Besides historical reasons (KOI8 had been de-facto standard Russian Linux locale long before UTF8 got any traction) it's faster and more stable (less of an issue nowadays since more and more software supports unicode, but still).
Comment 43 Alan Young 2010-12-03 07:01:23 UTC
Ok, I think that non-UTF-8 has to be becoming pretty rare with Linux but I guess it should still work. I doubt that it will become part of our official support matrix.

Are you interested in trying 7.6 with the recent changes? I'd be interested in your feedback if you are.
Comment 44 Nick Orlov 2010-12-08 18:00:53 UTC
(In reply to comment #43)
> Are you interested in trying 7.6 with the recent changes? I'd be interested in
> your feedback if you are.

Well, there are good news and bad news. Good news are - both issues I complained about are solved in 7.6. Bad news - as of now (r31605) 7.6 has too many regressions (for example Artist sorting is totally screwed for names containing non-ascii chars - let me know if you need screenshot or something). So I'm back to 7.5.2 + my patches...
Comment 45 Alan Young 2010-12-10 00:23:04 UTC
Nick, thanks for this.

I'm not exactly sure but I suspect that the sorting issue may be related to your use of a non-UTF-8 locale. Sorting is using the following method:

    $COLLATION{perllocale} = sub { use locale; $_[0] cmp $_[1] };

where the strings from the DB that are being collated here will be UTF-8 encoded.

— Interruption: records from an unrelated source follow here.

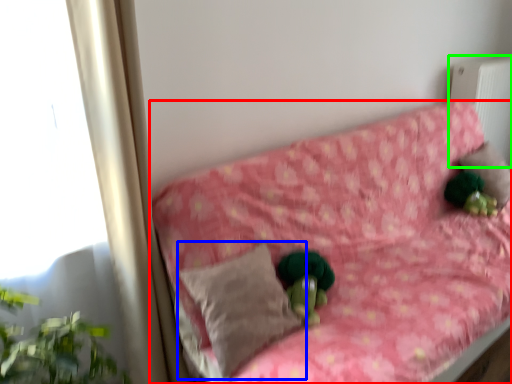
Question: Which object is the closest to the furniture (highlighted by a red box)? Choose among these: pillow (highlighted by a blue box) or radiator (highlighted by a green box).

Choices:
 (A) pillow
 (B) radiator

Answer: (A)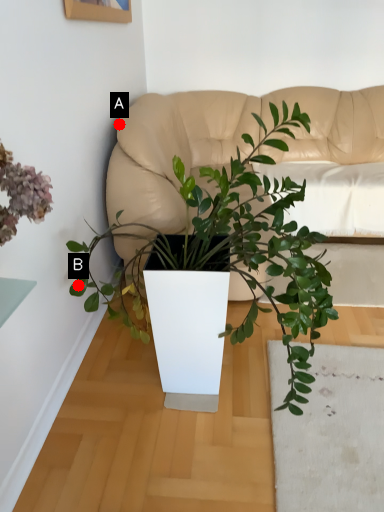
Question: Two points are circled on the image, labeled by A and B beside each circle. Among these points, which one is nearest to the camera?

Choices:
 (A) A is closer
 (B) B is closer

Answer: (B)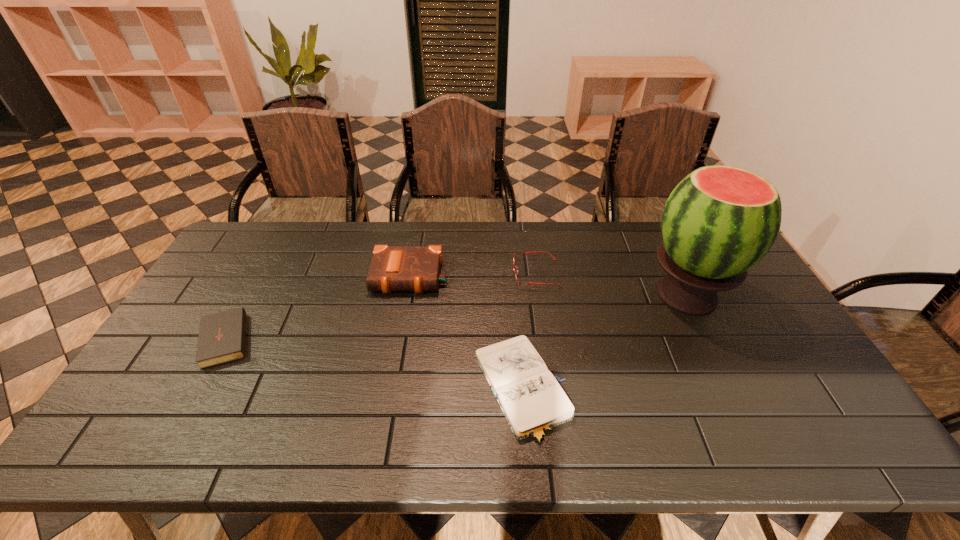
Locate an element on the screen. free space at the far edge of the desktop is located at coordinates (436, 243).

This collation is dependent upon LC_COLLATE (env var) being set appropriately. 

Taking those two points together, maybe try setting LC_COLLATE="ru_RU" instead of LC_COLLATE="ru_RU.KOI8-R".

I would be very interested to hear your results.
Comment 46 Alan Young 2010-12-10 00:56:14 UTC
After some more experiments, I think what you might need is LC_COLLATE="ru_RU.utf8"

[awy@oz ~]$ LC_COLLATE="ru_RU.KOI8-R" perl t.pl t
abcd
efgh
äbcd
åbcd
æbcd
øbcd
[awy@oz ~]$ LC_COLLATE="ru_RU.utf8" perl t.pl t
abcd
åbcd
äbcd
æbcd
efgh
øbcd
[awy@oz ~]$ LC_COLLATE=no_NO.utf8 perl t.pl t
abcd
efgh
æbcd
äbcd
øbcd
åbcd
Comment 47 SVN Bot 2010-12-10 02:48:21 UTC
 == Auto-comment from SVN commit #31609 to the slim repo by ayoung ==
 == http://svn.slimdevices.com/slim?view=revision&revision=31609 ==

bug 16683: Non-ASCII characters in file and directory names 
Fixed Bug 15805 - Artists sorting incorrectly on 7.5-embedded SQLite
Fixed Bug 14800 - Sorting not done correctly with Swedish characters
Bug 13153 - Both web interface and squeezebox "hang" when one browses folders containing non-ascii chars
Set LC_COLLATE so that SQLite database sorting using perlcollate works for different languages.
Comment 48 Paul Chandler 2011-05-06 14:14:26 UTC
7.6.0 32390   -USed the Cyrillic mp3 and folder ---was able to browse and play.

set language to Russion (on TOuch) still works.